Counting geodesic paths in graphs

TL;DR

This paper introduces the geodesic subpath number as a new graph invariant, analyzes extremal graphs for this measure, and provides bounds and characterizations for specific graph classes.

Contribution

It defines the geodesic subpath number, explores extremal graphs, and establishes bounds, advancing understanding of shortest path structures in graphs.

Findings

Geodetic graphs minimize the geodesic subpath number.

An upper bound on gpn(G) in terms of n is provided.

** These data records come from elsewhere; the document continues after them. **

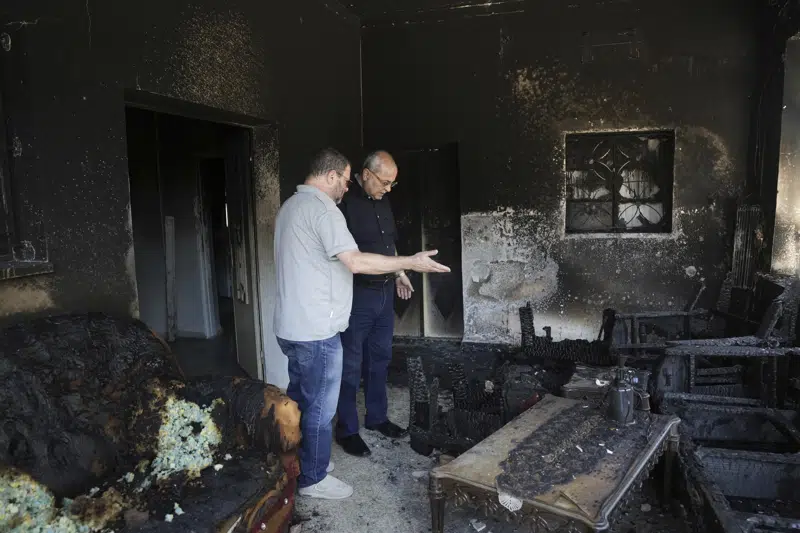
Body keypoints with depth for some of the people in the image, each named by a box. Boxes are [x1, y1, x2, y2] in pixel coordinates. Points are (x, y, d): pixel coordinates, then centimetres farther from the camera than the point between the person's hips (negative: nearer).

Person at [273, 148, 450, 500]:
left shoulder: (289, 206, 14)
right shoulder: (322, 209, -17)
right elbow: (356, 262, -25)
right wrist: (411, 263, -18)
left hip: (291, 326, 10)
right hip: (316, 330, -10)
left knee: (299, 399, 21)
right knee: (320, 406, 4)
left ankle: (295, 464, 36)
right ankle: (313, 478, 19)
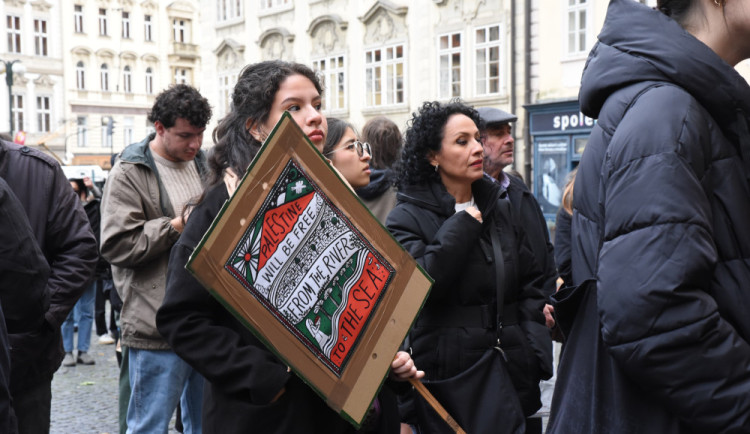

Extremal graphs for cactus graphs with respect to gpn(G) are characterized.

Abstract

A geodesic is a shortest path which connects a pair of vertices of a graph G. In this paper we define the geodesic subpath number gpn(G) of a graph G as the number of geodesics in G. The number of subtrees and subpaths are already studied in literature, but they are both large quantities. Hence, the geodesic subpath number which is related to these quantities but smaller than both, seems worthy of investigation. We first consider extremal graphs with respect to the geodesic subpath number among all connected graphs on n vertices. This number is minimized by the so called geodetic graphs, i.e. graphs in which each pair of vertices is connected by precisely one geodesic. As for the graphs which maximize the geodesic subpath number, we provide an upper bound on gpn(G) in terms of n and we further consider several graph families which might have a large gpn(G). Yet, their value of gpn(G) still does not attain the established bound, so narrowing the gap remains as an open problem. We also consider the class of cactus graphs on n vertices and k cycles and among them characterize extremal graphs with respect to this new invariant.